4.2.1.[geïntimeerde] heeft in eerste aanleg bij exploot van dagvaarding van 10 juni 2013 [Wooncenter] in kort geding gedagvaard voor de kantonrechter te [vestigingsplaats 1] en gevorderd, zakelijk weergegeven, [Wooncenter] te veroordelen tot betaling aan [geïntimeerde] van:
1. het basissalaris ad € 1.232,-- bruto per maand vanaf 7 maart 2013 tot aan het moment dat de loondoorbetalingsverplichting van [Wooncenter] eindigt;
2. de wettelijke verhoging wegens te late betaling als bedoeld in artikel 7:625 BW;
3. de wettelijke rente over het achterstallige loon en de wettelijke verhoging;
4. een bedrag van € 900,00 bruto als voorschot op gemiste provisie-inkomsten;
5. 8% vakantiegeld over het afgelopen jaar;
met veroordeling van [Wooncenter] in de proceskosten.

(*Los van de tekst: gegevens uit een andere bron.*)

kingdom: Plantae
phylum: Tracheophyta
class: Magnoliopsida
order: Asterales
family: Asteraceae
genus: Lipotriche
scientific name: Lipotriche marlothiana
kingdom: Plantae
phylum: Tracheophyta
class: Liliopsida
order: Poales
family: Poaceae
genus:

4.2.2.Op haar beurt heeft [Wooncenter] in reconventie gevorderd [geïntimeerde] te veroordelen om aan haar te betalen de gefixeerde schadevergoeding ad € 3.659,04, te vermeerderen met de wettelijke rente vanaf 7 maart 2013 tot aan de datum der algehele voldoening met veroordeling van [geïntimeerde] in de kosten van de procedure.
4.2.3.Bij het bestreden vonnis heeft de kantonrechter, in kort geding oordelend, wat betreft de vordering in conventie, [Wooncenter] veroordeeld om tegen behoorlijk bewijs van kwijting aan [geïntimeerde] te betalen:
- het salaris van € 1.232,-- bruto per maand vanaf 7 maart 2013 tot het moment dat de loondoorbetalingsverplichting van [Wooncenter] eindigt;
- het vakantiegeld à 8% over de periode van 7 maart tot en met 30 juni 2013;
- de wettelijke verhoging over het achterstallige salaris en vakantiegeld, vastgesteld op 10%;
- de wettelijke rente over de toegewezen bedragen;
met veroordeling van [Wooncenter] in de proceskosten.
Het in conventie meer of anders gevorderde werd afgewezen.
De vordering in reconventie werd eveneens afgewezen.